Generate page number display strings

use pdf_oxide::api::Pdf;

let mut pdf = Pdf::open("thesis.pdf")?;
let page_count = pdf.page_count()?;

for i in 0..page_count {
    let label = pdf.page_label(i)?;
    println!("Physical page {} -> display label '{}'", i + 1, label);
}
// Example output:
//   Physical page 1 -> display label 'i'
//   Physical page 2 -> display label 'ii'
//   Physical page 3 -> display label 'iii'
//   Physical page 4 -> display label '1'
//   Physical page 5 -> display label '2'

FAQ

Where does get_producer read from? From the /Info.Producer entry in the document Info dictionary. It lives on the DocumentEditor (read/write), and the matching setter persists changes to /Info.Producer when you save. The XMP pdf:Producer value is available separately as pdf_producer on XmpMetadata.

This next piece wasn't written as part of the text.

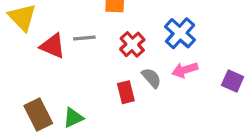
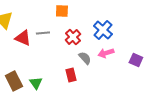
red rectangle: (126, 92) -> (71, 75), moved
green triangle: (73, 118) -> (36, 83), turned -40

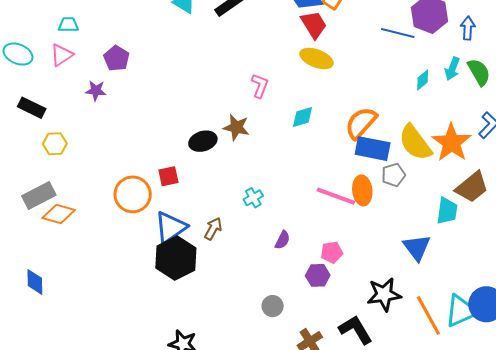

Why does embedded_fonts only return fonts that appear in text? The font list is derived from the page’s rendered text spans, so it reflects fonts actually used to draw glyphs on that page. Subset detection follows the PDF convention of a 6-character tag plus + (e.g. ABCDEF+Helvetica).

What is the JSON schema returned by fonts_to_json? A JSON array of objects with name, type, encoding, isEmbedded, isSubset, and size fields — the same shape the Go binding unmarshals into its Font struct.

Is metadata extraction fast? Yes. PDF Oxide’s extraction core runs at roughly 0.8 ms mean / 9 ms p99 with a 100% pass rate on the benchmark corpus.